**** Given text ****
It was the same when I asked for an extended check out time. Most places give an extra hour if I ask. When they do, it makes me want to come back.
I understand that they were going into Friday and wanted to get the rooms cleaned, but I also understand that those rooms would be ready for guests checking in at 3:30 PM and certainly ready for those who would come a bit later, as I suspect weekenders would.
They had not let me check in early on Thursday, although clearly there were plenty of my type of rooms available. On my entire corridor less than half the rooms had been occupied and needed cleaning.
That too is a mistake. It makes packing a hassle.
Next trip I'll leave luggage in the car until later. Then my meds won't be with the bellman when I remember I need them.
I could not get them to even do the paperwork on a room ahead of time and just have me stop for a key. Really busy casinos often do that, locking up a room a customer wants and making their actual check in lines go more quickly. Check in on Thursday at the key time, 3:30PM meant there were just two people ahead of me.
I also was dumb and tipped the bellman to deliver our bags. Had they been in the car, I could easy have saved that $5 and had the drugs I needed with no wait for the bellman. Sometimes I am not so frugally smart.
Part of it is that I am just coming out of an eye healing regimen where lifting was not allowed. I forget I am off that restriction. I'll remember next time.
I sure am glad I bought this little, light suitcase last year. It all was heavy enough. I love how the four wheels allow it to be pushed easily, how it fits down train and plane isles, and how I cannot seem to ever pack more than 50 pounds, even when I carefully stuff it. so there won't be those repacking moments at Southwest when I weigh in over a few pounds.
Not this time.
I wonder if that policy changed.
It costs about $22 for the casino to prepare a room. So if they get a local guy like me taking one just for the treat of it, and the escape and the ease of dropping down to sleep right after gambling, they make a profit that should be enough for them to want my business when they are not overbooked.
It was a quiet night there with few folks in rooms and no one in the lobby.
There were plenty rooms available.
I guess they do market studies, but the decision not to upgrade me along with all the paperwork errors (errors which may have cost me $65) do the thing they should not want to do. They don't make me feel welcome or encouraged to come.
If I am going to just replace frustration with them for my normal lifetime frustration I am avoiding when I treat my local self to a room, I'll look for alternatives in places to stay.
And I am looking for them, and I am wondering if I am healed enough to drive the 40 minutes home.
**** Dataset excerpt ****
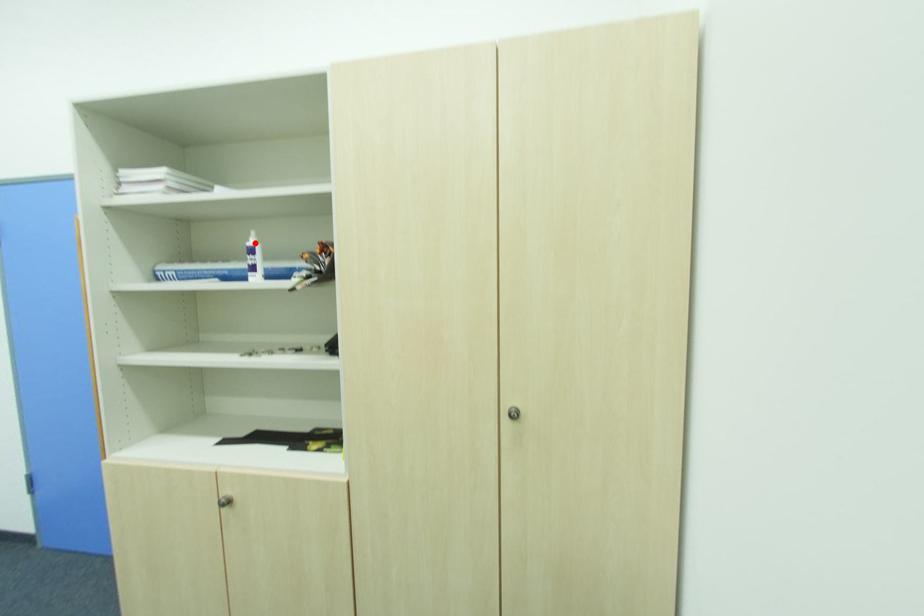
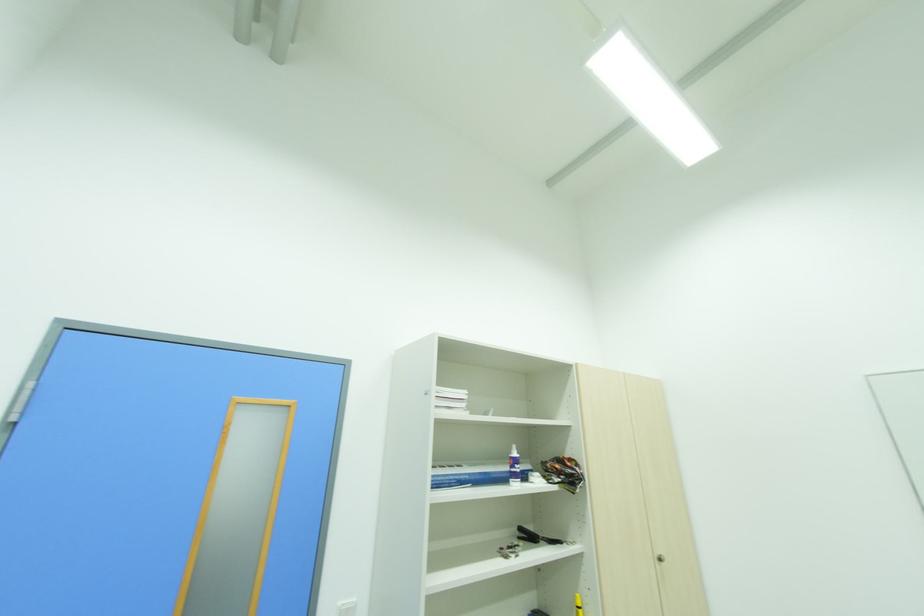
The point at the highlighted location is marked in the first image. Where is the corresponding point in the second image?

(517, 455)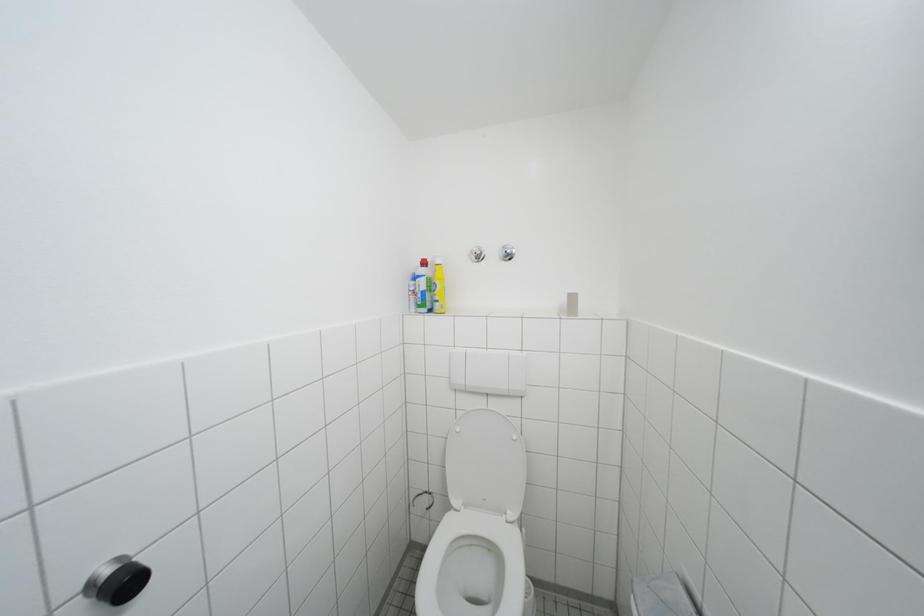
****
*Tasks to perform*.
1. In the account of the casino hotel stay, how much does it cost the casino to prepare a room?
2. Continue the account of the casino hotel stay from the point where it ends.

*Answers to the problems*.
1. About $22.

2.
I did like never having to do the elevator. The free morning coffee was right outside the hallroom door with all the fixings, including the sugar free hazelnut syrup. Pikes Coffee. Quite good. I bring my own ceramic cup when I travel and don't have to struggle with paper cups that collapse and are too hot to handle.
Also there for later is a jar of lemon water. I get one everytime I pass by. I love lemon water. There is also a water fountain at that end of the casino. So buying drinks is not necessary.
In my room, I put a bit of my own Black Velvet in the empty cup and put that in my pocket to walk by the guards. I have another free water in my hand for sound in case they hear the whiskey sloshing.
I never had to pay or tip at the machines for a drink. However, I don't drink much anymore.
Turning Stone and many other casinos around the country are making little areas where we can get coffee or water or soda ourselves.
Not Rivers yet.
The room has a refrigerator for seltzer as well. I brought a few cans and that was fine. I drink seltzer most of the day at home now.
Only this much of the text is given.